[[ Input data, beginning ]]

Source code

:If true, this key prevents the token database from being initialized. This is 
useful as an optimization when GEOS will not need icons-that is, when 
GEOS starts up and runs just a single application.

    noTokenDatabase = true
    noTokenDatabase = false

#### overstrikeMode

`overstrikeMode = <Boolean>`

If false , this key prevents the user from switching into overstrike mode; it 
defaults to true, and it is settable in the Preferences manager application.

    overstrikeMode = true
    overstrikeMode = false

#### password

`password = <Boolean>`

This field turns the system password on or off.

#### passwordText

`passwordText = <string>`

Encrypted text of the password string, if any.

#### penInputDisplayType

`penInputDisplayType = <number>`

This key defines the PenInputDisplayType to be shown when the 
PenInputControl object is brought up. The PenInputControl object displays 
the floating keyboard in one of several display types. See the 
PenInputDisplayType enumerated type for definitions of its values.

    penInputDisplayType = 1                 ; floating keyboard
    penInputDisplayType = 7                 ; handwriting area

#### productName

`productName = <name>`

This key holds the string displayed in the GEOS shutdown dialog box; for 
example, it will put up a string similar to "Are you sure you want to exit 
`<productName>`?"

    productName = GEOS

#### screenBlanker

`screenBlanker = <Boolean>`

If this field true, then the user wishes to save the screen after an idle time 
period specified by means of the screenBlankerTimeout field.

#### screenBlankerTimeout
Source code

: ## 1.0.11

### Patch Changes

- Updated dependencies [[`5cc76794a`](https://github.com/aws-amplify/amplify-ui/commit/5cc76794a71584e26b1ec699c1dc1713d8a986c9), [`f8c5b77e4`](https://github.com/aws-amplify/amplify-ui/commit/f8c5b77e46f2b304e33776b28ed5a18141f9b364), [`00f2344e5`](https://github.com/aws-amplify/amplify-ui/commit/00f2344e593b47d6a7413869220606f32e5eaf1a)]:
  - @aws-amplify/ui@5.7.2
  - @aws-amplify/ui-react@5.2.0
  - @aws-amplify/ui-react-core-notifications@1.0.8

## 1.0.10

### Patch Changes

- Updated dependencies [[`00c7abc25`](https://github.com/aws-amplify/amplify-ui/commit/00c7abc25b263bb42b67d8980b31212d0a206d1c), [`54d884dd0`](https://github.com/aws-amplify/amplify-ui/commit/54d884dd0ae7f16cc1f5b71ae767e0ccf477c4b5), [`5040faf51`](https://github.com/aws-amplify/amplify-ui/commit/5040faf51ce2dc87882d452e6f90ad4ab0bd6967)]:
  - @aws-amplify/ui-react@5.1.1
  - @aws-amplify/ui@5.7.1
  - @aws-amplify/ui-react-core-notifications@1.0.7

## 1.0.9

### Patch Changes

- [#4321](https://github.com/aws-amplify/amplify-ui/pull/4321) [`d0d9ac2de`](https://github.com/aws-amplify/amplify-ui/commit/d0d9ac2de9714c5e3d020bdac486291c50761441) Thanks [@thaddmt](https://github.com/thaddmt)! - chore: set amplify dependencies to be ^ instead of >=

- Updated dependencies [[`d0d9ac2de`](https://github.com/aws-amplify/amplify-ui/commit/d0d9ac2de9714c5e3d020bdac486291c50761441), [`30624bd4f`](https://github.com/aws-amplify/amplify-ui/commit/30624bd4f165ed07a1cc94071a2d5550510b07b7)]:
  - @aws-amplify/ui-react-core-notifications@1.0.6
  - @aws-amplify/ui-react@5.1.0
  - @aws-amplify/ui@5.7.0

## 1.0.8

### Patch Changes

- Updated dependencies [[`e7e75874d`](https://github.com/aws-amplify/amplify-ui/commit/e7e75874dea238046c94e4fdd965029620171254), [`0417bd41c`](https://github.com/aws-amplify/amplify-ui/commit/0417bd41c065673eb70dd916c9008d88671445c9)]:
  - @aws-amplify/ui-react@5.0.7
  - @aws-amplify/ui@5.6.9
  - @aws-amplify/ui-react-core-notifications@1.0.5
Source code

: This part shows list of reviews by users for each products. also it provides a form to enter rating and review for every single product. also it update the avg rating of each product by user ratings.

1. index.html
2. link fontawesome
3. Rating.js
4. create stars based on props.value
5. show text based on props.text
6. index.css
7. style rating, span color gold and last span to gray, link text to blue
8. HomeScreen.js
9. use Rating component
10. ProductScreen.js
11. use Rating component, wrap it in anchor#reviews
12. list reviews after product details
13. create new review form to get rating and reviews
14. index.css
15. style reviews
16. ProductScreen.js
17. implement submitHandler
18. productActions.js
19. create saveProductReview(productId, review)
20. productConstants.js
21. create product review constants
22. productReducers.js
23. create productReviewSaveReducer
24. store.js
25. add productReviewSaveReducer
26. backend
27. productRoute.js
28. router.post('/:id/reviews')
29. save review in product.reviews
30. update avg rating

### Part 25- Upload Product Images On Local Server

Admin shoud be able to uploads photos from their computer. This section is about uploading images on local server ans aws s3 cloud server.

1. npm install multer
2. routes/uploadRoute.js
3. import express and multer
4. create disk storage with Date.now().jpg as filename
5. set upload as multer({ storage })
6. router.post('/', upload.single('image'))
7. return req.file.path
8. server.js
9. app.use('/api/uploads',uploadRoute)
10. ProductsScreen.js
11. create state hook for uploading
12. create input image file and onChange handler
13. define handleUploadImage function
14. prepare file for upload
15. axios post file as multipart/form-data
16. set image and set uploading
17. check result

[[ Input data, end ]]

To-do item:
Return every line above in which the string "user" occurs.

Output of the exercise:
If false , this key prevents the user from switching into overstrike mode; it 
If this field true, then the user wishes to save the screen after an idle time 
: This part shows list of reviews by users for each products. also it provides a form to enter rating and review for every single product. also it update the avg rating of each product by user ratings.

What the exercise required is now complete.